* [THE PROBLEM] Please return each entry that follows exactly as written, and keep the pictures out.

* [EXERCISE MATERIALS]
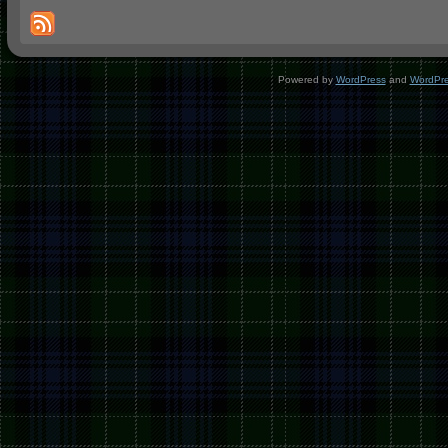
Powered by
WordPress
and
WordPr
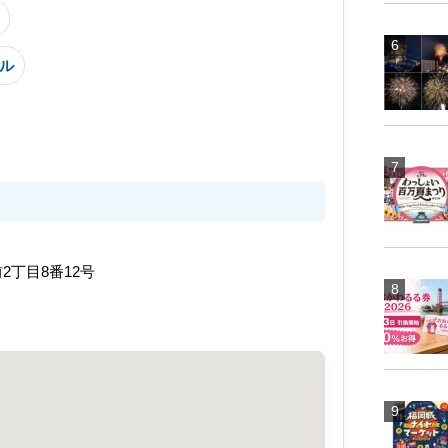
ル
丁目8番12号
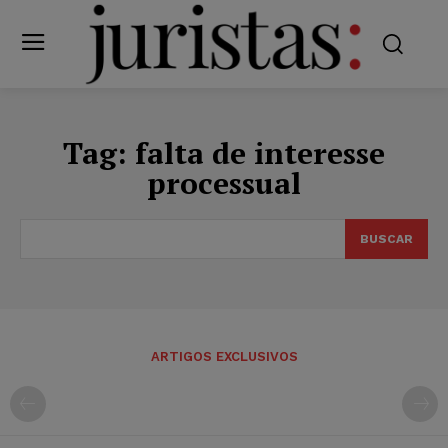
Tag:
falta de interesse
processual
BUSCAR
ARTIGOS EXCLUSIVOS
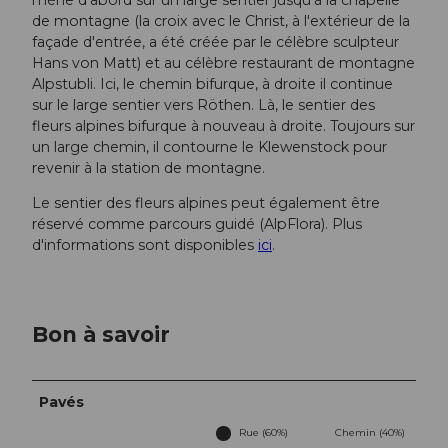
de montagne (la croix avec le Christ, à l'extérieur de la
façade d'entrée, a été créée par le célèbre sculpteur
Hans von Matt) et au célèbre restaurant de montagne
Alpstubli. Ici, le chemin bifurque, à droite il continue
sur le large sentier vers Röthen. Là, le sentier des
fleurs alpines bifurque à nouveau à droite. Toujours sur
un large chemin, il contourne le Klewenstock pour
revenir à la station de montagne.
Le sentier des fleurs alpines peut également être
réservé comme parcours guidé (AlpFlora). Plus
d'informations sont disponibles
ici
.
Bon à savoir
Pavés
Rue (60%)
Chemin (40%)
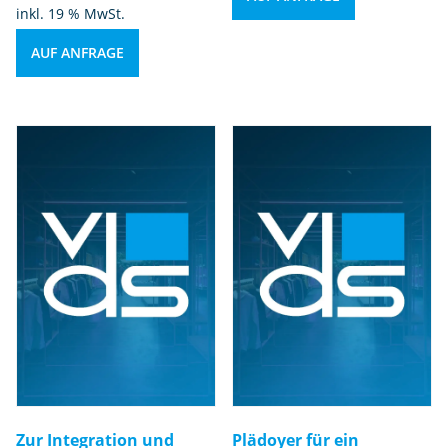
inkl. 19 % MwSt.
AUF ANFRAGE
Zur Integration und
Plädoyer für ein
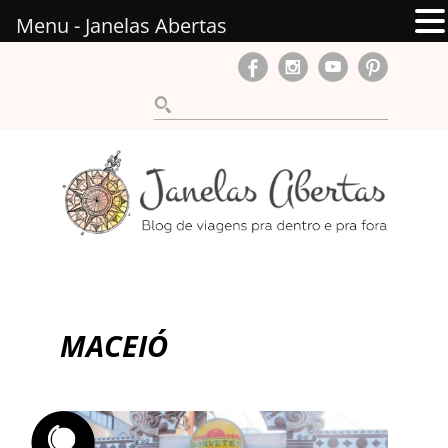
Menu - Janelas Abertas
MACEIÓ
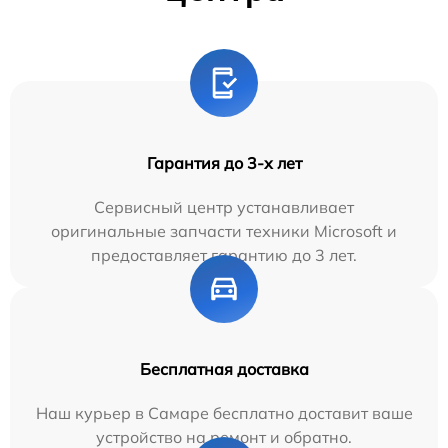
Гарантия до 3-х лет
Сервисный центр устанавливает
оригинальные запчасти техники Microsoft и
предоставляет гарантию до 3 лет.
Бесплатная доставка
Наш курьер в Самаре бесплатно доставит ваше
устройство на ремонт и обратно.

* [ANSWER FOR THIS EXERCISE]
Powered by
WordPress
and
WordPr
ル
丁目8番12号
Tag:
falta de interesse
processual
BUSCAR
ARTIGOS EXCLUSIVOS
de montagne (la croix avec le Christ, à l'extérieur de la
façade d'entrée, a été créée par le célèbre sculpteur
Hans von Matt) et au célèbre restaurant de montagne
Alpstubli. Ici, le chemin bifurque, à droite il continue
sur le large sentier vers Röthen. Là, le sentier des
fleurs alpines bifurque à nouveau à droite. Toujours sur
un large chemin, il contourne le Klewenstock pour
revenir à la station de montagne.
Le sentier des fleurs alpines peut également être
réservé comme parcours guidé (AlpFlora). Plus
d'informations sont disponibles
ici
.
Bon à savoir
Pavés
Rue (60%)
Chemin (40%)
inkl. 19 % MwSt.
AUF ANFRAGE
Zur Integration und
Plädoyer für ein
Menu - Janelas Abertas
MACEIÓ
Гарантия до 3-х лет
Сервисный центр устанавливает
оригинальные запчасти техники Microsoft и
предоставляет гарантию до 3 лет.
Бесплатная доставка
Наш курьер в Самаре бесплатно доставит ваше
устройство на ремонт и обратно.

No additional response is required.